Non è la richiesta di un cessate il fuoco nella Striscia di Gaza che molti sollecitano, ma l’ultima dichiarazione di Biden è la cosa che più le si avvicina fino ad ora. «Continuare la guerra è dare ad Hamas ciò che vuole – ha scritto Biden su X – Continuare sulla strada del terrore, della violenza, degli omicidi e della guerra significa dare a Hamas ciò che cerca. Non possiamo farlo. Hamas ha scatenato un attacco terroristico perché non teme altro che israeliani e palestinesi vivano fianco a fianco in pace».

QUESTO MESSAGGIO, che sembra evidenziare che qualcosa nella posizione degli Usa sta cambiando, arriva poche ore dopo la pubblicazione dei risultati di un sondaggio condotto dall’Arab American Institute in cui si vede un calo drastico dell’appoggio a Biden da parte degli elettori arabo-americani. Nelle elezioni del 2020 circa il 59% di loro aveva sostenuto il candidato democratico, ma dal 7 ottobre questo sostegno è andato sgretolandosi. «A meno che Biden non si trasformi in Gesù Cristo e non riporti in vita alcuni palestinesi, non lo supporteremo», ha affermato Osama Siblani, editore di The Arab American News, il più grande e antico giornale arabo-americano in Usa con sede in Michigan, uno degli stati chiave per la vittoria alle elezioni presidenziali. Nel 2020 In Michigan Biden aveva vinto per 154.000 voti, e la popolazione arabo-americana dello stato è di almeno 278.000 persone.

LA VITTORIA in Arizona é stata ancora più risicata, 10.500 voti, e si stima che la popolazione arabo-americana in quello stato sia di almeno 55.000 persone. La Georgia è stata conquistata con 11.800 voti, e la popolazione di origine araba è di circa 57.000. Se in questi tre Stati Biden dovesse perdere anche solo una piccola parte del voto arabo e musulmano potrebbe trovarsi in acque molto brutte.

Sulla crisi in Medio Oriente, inoltre, si è nuovamente riunito ieri a New York il Consiglio di Sicurezza dell’Onu. La presidenza di turno spettava alla Cina: il ministro degli Esteri Wang Yi ha dato la parola per primo al Segretario generale António Guterres che ha dovuto affrontare una questione spinosa che continua a montare: le violenze sessuali subite dalle donne israeliane durante l’attacco di Hamas che, secondo molte voci nella comunità ebraica, non sono state affrontate con la severità che meriterebbero. «È necessario indagare con rigore sui numerosi casi di stupro durante gli attacchi – ha dichiarato Guterres – La violenza di genere deve essere condannata. In qualsiasi momento.

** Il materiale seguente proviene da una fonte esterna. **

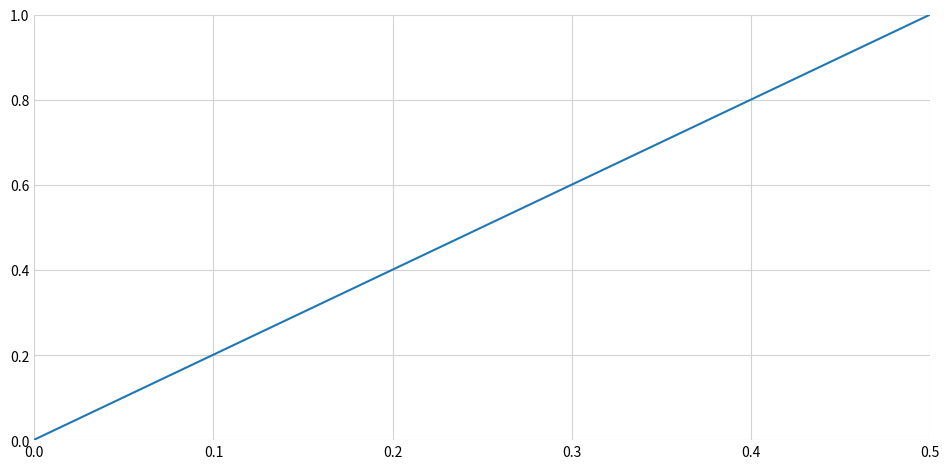

What is the average value?

0.5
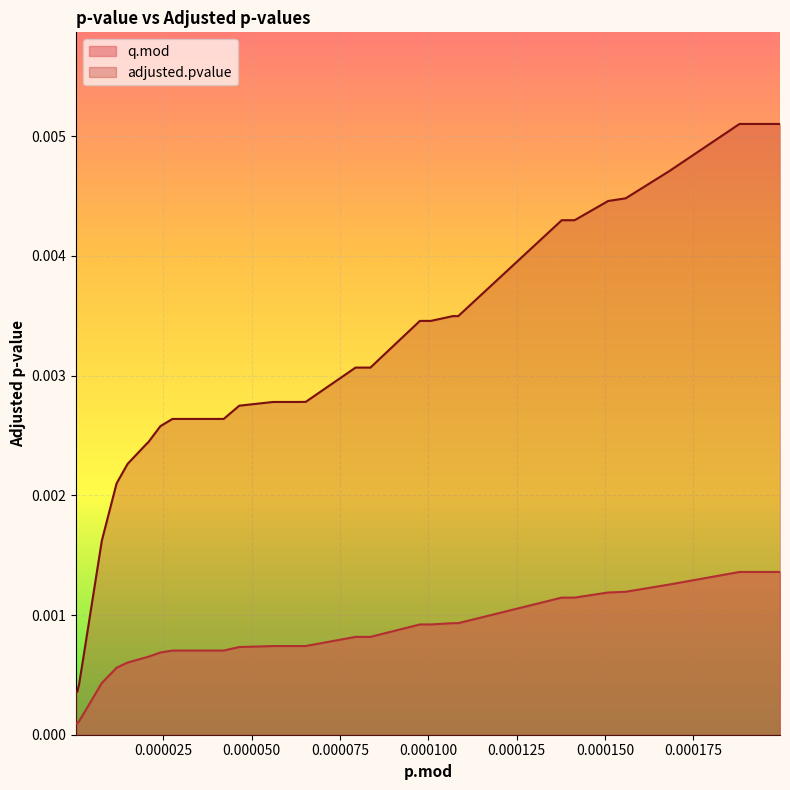

True or false: q.mod and adjusted.pvalue intersect in this chart.

False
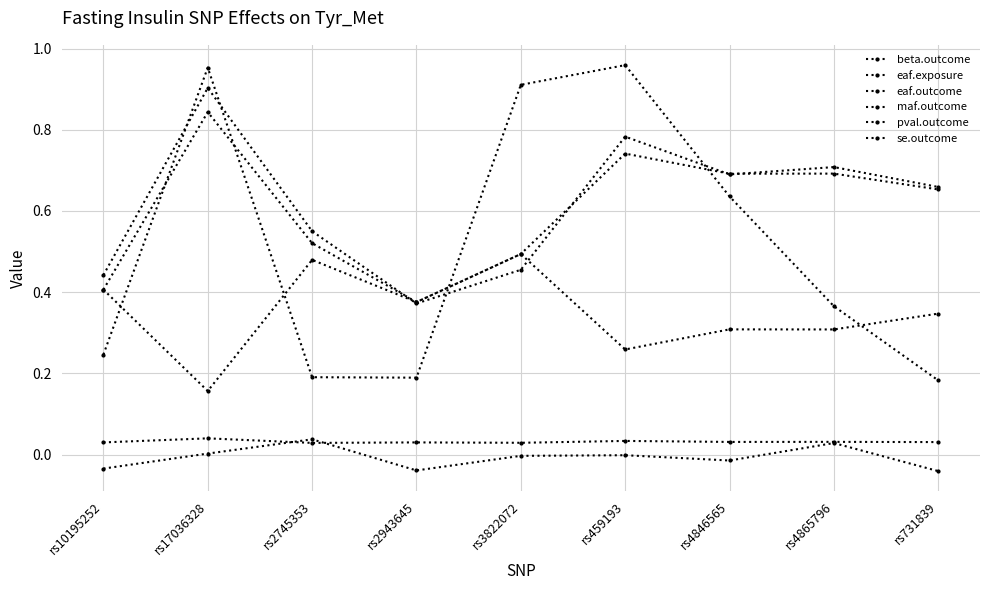

Which series changed the most between rs459193 and rs731839?

pval.outcome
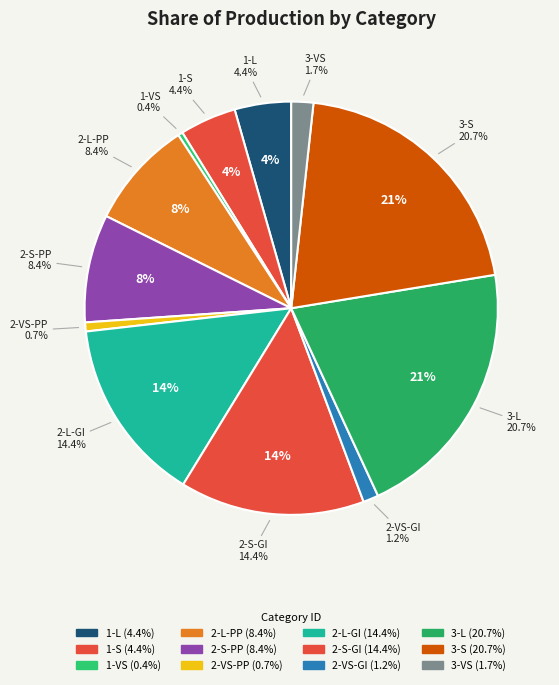

To the nearest percent, what portion does 1-L represent?

4%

Ovunque». La campagna e l’hashtag #MeTooUnlessUrAJew, MeToo a meno che tu non sia ebrea, é stato creato dalla direttrice creativa Liron Kroll in occasione della Giornata internazionale per l’eliminazione della violenza sulle donne, e si va ad unire alle critiche del Consiglio nazionale delle donne ebree in risposta alla dichiarazione di UN Women rilasciata sabato 25 novembre: «Il Consiglio ammira da tempo le donne delle Nazioni unite per la loro posizione morale quando le donne di tutto il mondo vengono danneggiate. Purtroppo, questa voce sembra intenzionalmente assente per le donne israeliane che hanno subito crimini di guerra basati sul genere, un silenzio inconcepibile che richiede una rettifica immediata».

A loro, ma con un attacco più ampio, si è unito l’ambasciatore israeliano all’Onu Gilad Erdan nel corso del suo intervento alla riunione del Consiglio di sicurezza: «È scioccante la mancata condanna di Hamas da parte del Consiglio di sicurezza dell’Onu». «E incredibilmente, due mesi dopo, i crimini selvaggi di Hamas non sono ancora stati condannati dal Consiglio né da qualsiasi altro organismo delle Nazioni unite».

PER IL MINISTRO degli Esteri palestinese Riyad Al-Maliki «la tregua deve diventare un cessate il fuoco permanente. Il massacro non può riprendere, questa non è una guerra, è una carneficina che nessuno può giustificare, e deve finire». «Chiunque non sia ancora sicuro di essere contrario a ciò che sta accadendo, dovrebbe verificare la propria umanità». «Israele non cerca giustizia, perché altrimenti vorrebbe la pace».